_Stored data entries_

##########

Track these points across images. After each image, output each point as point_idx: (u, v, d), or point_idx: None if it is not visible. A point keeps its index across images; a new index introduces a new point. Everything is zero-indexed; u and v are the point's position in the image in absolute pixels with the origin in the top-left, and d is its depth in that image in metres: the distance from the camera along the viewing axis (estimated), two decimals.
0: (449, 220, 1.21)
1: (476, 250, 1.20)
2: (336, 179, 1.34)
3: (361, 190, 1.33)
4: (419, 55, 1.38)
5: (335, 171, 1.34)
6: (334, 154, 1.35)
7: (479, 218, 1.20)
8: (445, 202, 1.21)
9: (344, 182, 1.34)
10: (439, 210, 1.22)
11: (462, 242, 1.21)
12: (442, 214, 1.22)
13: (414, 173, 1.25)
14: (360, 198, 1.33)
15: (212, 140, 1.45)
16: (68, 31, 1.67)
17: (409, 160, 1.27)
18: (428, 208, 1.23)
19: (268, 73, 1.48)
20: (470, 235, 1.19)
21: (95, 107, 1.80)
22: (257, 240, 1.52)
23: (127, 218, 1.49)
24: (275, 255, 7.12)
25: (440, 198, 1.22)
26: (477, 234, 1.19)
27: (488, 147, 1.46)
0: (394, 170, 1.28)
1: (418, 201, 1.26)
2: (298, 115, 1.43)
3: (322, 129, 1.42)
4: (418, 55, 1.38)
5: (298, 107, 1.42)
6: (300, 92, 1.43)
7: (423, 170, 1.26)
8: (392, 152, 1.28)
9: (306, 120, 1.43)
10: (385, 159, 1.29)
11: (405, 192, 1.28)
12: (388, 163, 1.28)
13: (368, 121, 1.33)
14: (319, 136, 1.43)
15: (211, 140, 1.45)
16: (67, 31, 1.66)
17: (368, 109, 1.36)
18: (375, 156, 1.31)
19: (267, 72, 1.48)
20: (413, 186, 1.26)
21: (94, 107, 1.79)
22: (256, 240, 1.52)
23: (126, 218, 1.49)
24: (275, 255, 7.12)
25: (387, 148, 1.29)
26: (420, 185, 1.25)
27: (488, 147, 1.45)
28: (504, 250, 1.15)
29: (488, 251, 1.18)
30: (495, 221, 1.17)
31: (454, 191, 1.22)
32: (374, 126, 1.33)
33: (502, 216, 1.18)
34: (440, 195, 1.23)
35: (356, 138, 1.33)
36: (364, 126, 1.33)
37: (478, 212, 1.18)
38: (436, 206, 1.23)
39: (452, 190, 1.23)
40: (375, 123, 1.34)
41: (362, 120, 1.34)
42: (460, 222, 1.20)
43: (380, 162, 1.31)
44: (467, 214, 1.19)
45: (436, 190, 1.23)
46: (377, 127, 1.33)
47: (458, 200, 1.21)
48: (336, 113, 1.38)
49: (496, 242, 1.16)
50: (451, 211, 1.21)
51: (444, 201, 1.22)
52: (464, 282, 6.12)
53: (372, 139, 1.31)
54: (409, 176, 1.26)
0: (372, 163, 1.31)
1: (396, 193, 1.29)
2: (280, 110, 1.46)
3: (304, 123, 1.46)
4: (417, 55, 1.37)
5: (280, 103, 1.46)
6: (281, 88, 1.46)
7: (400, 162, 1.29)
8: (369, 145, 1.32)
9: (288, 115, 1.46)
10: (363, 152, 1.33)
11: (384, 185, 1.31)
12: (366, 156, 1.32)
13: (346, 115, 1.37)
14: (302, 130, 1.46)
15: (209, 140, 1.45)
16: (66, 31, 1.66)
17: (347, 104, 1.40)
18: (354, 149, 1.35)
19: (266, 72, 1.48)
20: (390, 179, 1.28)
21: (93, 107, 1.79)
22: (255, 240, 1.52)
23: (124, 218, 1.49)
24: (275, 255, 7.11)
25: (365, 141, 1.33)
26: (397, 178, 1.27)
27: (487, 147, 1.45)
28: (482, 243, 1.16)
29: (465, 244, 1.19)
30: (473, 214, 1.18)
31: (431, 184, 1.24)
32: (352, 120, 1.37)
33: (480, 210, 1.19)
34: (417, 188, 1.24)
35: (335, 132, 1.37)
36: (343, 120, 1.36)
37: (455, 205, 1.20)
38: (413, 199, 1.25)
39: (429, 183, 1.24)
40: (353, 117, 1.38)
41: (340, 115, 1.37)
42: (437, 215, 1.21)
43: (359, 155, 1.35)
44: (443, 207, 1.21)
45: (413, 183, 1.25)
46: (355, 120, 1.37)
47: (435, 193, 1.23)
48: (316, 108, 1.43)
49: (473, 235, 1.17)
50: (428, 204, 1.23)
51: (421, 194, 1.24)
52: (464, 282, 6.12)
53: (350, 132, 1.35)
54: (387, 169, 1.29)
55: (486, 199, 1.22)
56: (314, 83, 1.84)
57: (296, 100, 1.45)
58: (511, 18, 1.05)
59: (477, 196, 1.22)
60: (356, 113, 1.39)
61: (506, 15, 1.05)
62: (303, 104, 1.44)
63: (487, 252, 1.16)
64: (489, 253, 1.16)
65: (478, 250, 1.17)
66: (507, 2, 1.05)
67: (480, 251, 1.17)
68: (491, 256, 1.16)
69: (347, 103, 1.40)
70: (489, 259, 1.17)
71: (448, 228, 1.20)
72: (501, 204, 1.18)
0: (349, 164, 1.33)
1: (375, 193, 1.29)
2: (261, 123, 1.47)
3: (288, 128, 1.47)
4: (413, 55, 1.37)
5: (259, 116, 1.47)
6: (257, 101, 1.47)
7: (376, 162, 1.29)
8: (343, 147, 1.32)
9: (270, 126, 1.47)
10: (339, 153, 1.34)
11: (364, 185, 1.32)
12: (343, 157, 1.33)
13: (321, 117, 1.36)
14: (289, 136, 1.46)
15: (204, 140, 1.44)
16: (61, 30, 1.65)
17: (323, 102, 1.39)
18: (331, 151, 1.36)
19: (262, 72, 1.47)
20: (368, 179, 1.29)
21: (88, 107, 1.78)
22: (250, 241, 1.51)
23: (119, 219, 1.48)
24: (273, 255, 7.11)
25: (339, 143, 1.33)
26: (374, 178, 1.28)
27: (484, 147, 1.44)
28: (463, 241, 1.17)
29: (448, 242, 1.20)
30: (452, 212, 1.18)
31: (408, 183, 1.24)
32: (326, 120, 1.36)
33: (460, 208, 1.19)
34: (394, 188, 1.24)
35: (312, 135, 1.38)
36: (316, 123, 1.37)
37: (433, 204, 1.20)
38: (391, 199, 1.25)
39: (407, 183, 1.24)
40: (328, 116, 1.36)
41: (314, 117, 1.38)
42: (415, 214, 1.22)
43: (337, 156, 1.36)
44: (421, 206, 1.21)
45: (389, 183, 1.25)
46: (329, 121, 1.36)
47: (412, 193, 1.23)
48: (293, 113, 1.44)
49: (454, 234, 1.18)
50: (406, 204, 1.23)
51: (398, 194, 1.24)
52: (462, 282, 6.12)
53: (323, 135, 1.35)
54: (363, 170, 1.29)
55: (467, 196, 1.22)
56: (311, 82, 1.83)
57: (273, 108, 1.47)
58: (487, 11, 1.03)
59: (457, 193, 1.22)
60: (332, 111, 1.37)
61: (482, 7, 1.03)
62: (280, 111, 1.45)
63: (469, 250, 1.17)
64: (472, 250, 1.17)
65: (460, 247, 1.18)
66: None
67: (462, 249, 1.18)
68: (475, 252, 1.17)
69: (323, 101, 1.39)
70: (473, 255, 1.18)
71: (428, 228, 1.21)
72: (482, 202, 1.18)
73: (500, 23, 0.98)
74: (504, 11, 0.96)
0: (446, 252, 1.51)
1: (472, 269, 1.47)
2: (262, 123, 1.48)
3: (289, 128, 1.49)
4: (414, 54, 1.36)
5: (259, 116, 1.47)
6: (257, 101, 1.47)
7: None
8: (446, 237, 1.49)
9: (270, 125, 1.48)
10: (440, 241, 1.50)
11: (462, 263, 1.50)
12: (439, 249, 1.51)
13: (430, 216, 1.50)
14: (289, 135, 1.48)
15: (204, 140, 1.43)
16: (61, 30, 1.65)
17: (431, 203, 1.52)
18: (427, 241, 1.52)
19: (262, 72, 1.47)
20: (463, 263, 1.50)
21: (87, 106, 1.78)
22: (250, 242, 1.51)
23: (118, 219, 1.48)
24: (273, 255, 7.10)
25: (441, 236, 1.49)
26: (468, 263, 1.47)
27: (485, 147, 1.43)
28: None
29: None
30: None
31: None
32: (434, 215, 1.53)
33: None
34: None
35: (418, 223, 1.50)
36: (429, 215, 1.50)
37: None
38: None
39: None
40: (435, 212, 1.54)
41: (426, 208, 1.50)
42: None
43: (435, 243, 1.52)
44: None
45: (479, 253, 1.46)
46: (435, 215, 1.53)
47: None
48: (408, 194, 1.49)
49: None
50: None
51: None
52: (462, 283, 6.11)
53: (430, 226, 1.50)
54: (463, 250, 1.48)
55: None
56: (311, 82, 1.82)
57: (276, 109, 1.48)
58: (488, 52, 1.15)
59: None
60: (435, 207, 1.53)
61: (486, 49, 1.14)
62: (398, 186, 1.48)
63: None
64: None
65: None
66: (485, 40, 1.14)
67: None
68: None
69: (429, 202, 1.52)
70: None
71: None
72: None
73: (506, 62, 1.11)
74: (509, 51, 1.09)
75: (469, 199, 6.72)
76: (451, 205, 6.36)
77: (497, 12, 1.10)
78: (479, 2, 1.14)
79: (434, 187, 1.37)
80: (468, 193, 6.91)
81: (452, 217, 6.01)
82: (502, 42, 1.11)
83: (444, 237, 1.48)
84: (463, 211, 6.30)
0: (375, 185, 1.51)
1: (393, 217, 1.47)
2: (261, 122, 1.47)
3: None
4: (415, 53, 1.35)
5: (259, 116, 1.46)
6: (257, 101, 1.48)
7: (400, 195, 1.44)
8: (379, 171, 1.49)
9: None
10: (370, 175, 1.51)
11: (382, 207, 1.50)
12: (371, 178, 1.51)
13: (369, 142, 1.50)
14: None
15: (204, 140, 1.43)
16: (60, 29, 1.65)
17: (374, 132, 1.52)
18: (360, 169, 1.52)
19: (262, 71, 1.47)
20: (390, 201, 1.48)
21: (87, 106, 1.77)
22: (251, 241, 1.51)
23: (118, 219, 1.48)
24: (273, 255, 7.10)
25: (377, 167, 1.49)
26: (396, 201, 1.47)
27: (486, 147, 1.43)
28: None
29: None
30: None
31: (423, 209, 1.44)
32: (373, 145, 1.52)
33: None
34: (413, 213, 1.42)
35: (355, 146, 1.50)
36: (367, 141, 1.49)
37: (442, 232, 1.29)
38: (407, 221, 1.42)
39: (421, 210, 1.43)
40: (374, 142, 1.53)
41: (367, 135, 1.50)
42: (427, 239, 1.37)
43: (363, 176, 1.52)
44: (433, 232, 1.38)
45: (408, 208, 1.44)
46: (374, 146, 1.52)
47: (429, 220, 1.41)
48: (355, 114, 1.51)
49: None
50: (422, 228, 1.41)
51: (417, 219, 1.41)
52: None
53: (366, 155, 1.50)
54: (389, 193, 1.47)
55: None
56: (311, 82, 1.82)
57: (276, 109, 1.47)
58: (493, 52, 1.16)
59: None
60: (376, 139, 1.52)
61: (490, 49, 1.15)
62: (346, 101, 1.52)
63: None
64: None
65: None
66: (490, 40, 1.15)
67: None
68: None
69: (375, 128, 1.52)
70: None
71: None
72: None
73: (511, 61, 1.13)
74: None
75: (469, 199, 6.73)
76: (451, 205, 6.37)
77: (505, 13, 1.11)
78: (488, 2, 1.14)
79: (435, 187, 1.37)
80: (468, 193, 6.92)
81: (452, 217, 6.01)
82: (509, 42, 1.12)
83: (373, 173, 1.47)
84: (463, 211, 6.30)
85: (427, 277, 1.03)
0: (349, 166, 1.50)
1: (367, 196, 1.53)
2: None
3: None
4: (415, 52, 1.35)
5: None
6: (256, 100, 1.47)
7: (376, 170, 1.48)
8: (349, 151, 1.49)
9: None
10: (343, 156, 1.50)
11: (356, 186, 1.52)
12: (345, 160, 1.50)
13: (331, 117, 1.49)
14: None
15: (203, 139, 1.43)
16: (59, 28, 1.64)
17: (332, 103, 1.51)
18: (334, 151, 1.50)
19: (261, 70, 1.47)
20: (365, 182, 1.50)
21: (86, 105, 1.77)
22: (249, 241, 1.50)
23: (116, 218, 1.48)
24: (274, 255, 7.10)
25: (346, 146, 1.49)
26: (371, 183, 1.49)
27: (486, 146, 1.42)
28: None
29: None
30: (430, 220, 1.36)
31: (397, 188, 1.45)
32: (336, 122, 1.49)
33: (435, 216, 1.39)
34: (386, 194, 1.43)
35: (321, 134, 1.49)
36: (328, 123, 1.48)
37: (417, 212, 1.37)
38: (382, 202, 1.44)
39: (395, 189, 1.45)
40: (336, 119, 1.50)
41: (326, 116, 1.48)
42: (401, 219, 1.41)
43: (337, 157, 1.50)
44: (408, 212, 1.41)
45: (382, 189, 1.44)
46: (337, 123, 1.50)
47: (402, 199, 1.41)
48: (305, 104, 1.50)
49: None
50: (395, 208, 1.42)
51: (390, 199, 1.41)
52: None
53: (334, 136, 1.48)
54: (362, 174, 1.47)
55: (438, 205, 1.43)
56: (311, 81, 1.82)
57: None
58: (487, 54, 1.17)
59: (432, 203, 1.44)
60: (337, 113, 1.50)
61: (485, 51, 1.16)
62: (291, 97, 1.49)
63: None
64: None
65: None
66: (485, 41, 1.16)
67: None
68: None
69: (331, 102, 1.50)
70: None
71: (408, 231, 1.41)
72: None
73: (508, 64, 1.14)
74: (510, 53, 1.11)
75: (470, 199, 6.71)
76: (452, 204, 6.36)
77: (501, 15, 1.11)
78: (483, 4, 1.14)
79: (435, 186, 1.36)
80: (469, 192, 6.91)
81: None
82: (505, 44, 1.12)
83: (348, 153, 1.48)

##########

_What the task asks_
Please write out exactly the lines from the start of the data through the line that contains "1: (476, 250, 1.20)", both ends included, and nothing else.

_Response area_
Track these points across images. After each image, output each point as point_idx: (u, v, d), or point_idx: None if it is not visible. A point keeps its index across images; a new index introduces a new point. Everything is zero-indexed; u and v are the point's position in the image in absolute pixels with the origin in the top-left, and d is its depth in that image in metres: the distance from the camera along the viewing axis (estimated), two decimals.
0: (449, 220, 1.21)
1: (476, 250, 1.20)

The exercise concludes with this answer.